Petr Kotik was born as a son of the visual artist and painter Jan Kotik (his grandfather was also significant Czech painter Pravoslav Kotik). He studied flute at the Prague Conservatory and Academy of Music with Frantisek Cech and at the Music Academy in Vienna with Hans Reznicek. From 1960 to 1963, he studied composition privately with Jan Rychlik in Prague, and later from 1963 to 1966 at the Music Academy in Vienna with Karl Schieske, Hans Jelinek, and Frederich Cerha. In 1961 he founded and directed the ensemble Musica Viva Pragensis (1961-1964) and the QUAX Ensemble (1966-69), both based in Prague. In 1969, Kotik came to the U.S.A. at the invitation of Lerajen Hiller and Lucas Foss to join the Center of the Creative and Performing Arts at the University of Buffalo. He is the founder and director of the S.E.M. Ensemble, which has performed, since 1970, a yearly series of concerts in New York and toured the U.S. and Europe. In 1974, he prepared for publishing the entire musical work of Marcel Duchamp, which was issued on LP by Multhipla in 1978, and on CD by Renee Block Editions in 1991. Between 1978 and 1982, Kotik toured South America three times as a composer, performer, and lecturer. Kotik lived in Buffalo, New York until 1983, when he moved to New York City where he lives and works as an independent composer, performer and director of the S.E.M. Ensemble. From 1971 to 1977, Kotik taught flute at the State University of New York at Buffalo. Since the early 1980s Kotik began to conduct, concentrating mainly on the music of John Cage. In the fall of 1991 Kotik has founded the Orchestra of the S.E.M. Ensemble which became in a short time internationally recognized as one of the foremost large scale new music groups. His conducting engagements, both in the USA and Europe, included premieres of works, among others, by David First, Somei Satoh, and Leo Smith, as well as works by Feldman, Cage, and Varese. In 1999 Kotik initiated and is the artistic director of the Ostrava Center for New Music (OCNM) to produce Ostrava Days Summer Institute, as well as other concerts and publications related to new music events. Petr Kotik is married to Charlotta Kotik, curator of contemporary art at the Brooklyn Museum. They have two children, Thomas and John (born 1969 and 1972).
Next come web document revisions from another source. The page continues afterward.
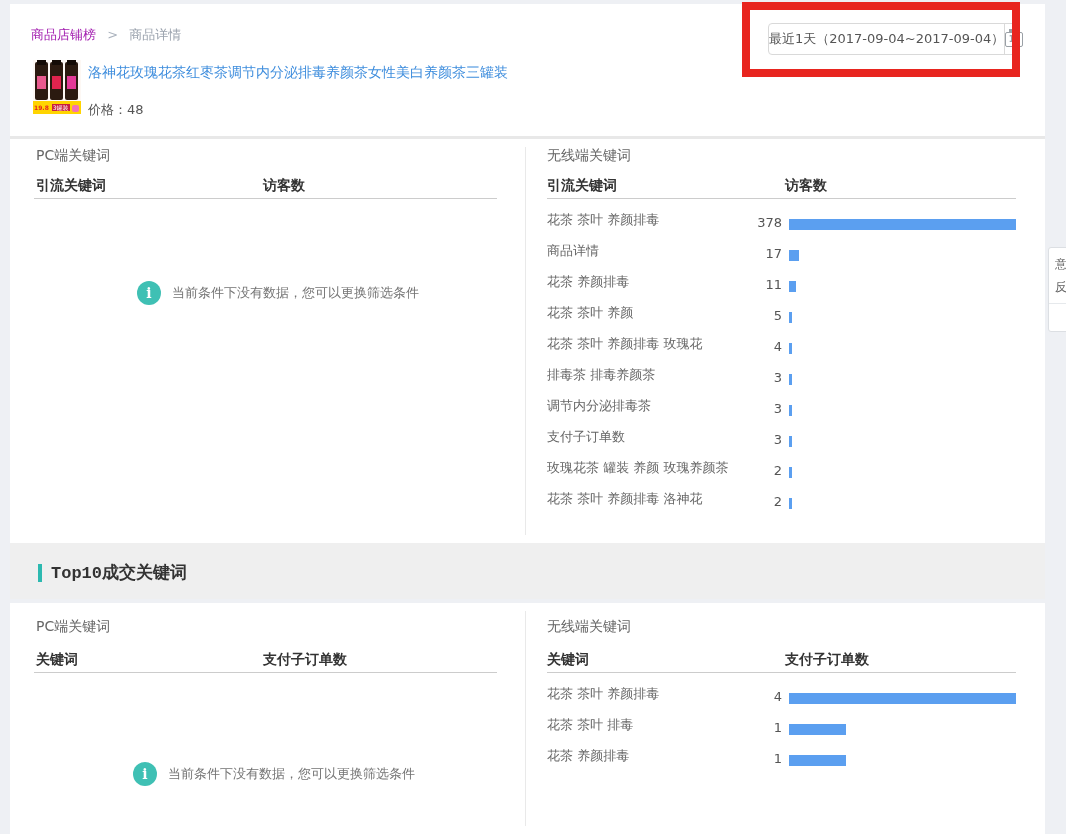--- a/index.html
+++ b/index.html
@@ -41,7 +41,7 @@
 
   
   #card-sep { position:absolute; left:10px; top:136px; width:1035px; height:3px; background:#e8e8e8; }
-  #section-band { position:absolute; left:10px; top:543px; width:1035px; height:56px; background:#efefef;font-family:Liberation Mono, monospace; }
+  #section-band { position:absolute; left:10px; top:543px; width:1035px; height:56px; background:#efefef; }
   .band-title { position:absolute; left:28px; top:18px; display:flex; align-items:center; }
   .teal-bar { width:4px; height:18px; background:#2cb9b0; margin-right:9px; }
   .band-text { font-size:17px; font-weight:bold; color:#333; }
Since his early works, Kotik's compositional method has been based on visually graphic material. Using graphs that were created without direct relation to his music, Kotik has determined all of his musical parameters. While making his own graphic scores in the 1960s, in 1971 Kotik began to use new graphic material which he accidentally discovered at his friend Jan Kucera's medical lab at the University of Buffalo. Kucera's graphs charted the results of experiments on the reaction of the nervous system to alcohol. Kotik used these until 1982, when he developed, with the assistance of Charles Ames, a computer program that produced chance progressions based on Markov's numerical chain process. Kotik applies these computer-generated progressions, like his earlier graphs, to all musical parameters.
Kotik\'s compositional concept is based largely on the relationship between random occurrence and conscious control. His method can be described as a game in which regulated chance leads to situations that require decisions to be made by the composer. The results, which are often unpredictable, are either left alone or further edited by the composer.
Kotik describe his music in the following manner: "I have been always most myself in a clear and direct way. In my music, I strive to achieve directness, clarity and simplicity. My method of composing is linear: I work separately with each voice and combine them horizontally. Each voice part becomes a layer in the resulting piece. Between 1970 and 1983, most of my compositions consisted of independent parts. These parts can be performed as solos or combined with other parts into ensembles. The overlappings are left to the performers who either plan them in advance or create them spontaneously during performances. Since 1983,a greater concern for tonality led me to a tighter control of the musical material. Each voice/part is still composed individually, but the final form is edited into a fixed score."
All of Kotik's compositions from 1970 to 1983 have no fixed instrumentation. Although each part was composed with a specific instrument or voice in mind, they can all be transposed and performed by other instruments or voices. His later scores combine fixed instrumentation with some possibilities for octaves or fifths transposition. This concept of instrumentation is similar to that which was common for Baroque music: only a part of a score requires prescribed instruments, the rest can be adjusted according to the possibilities of each performance situation. Since the mid 1970s, Kotik has been doubling some parts, using perfect intervals: fifths, fourths, and octaves. Even though his recent pieces involve more complex harmonies, the basic structure of the chords it still based on fifths, fourths, and octaves.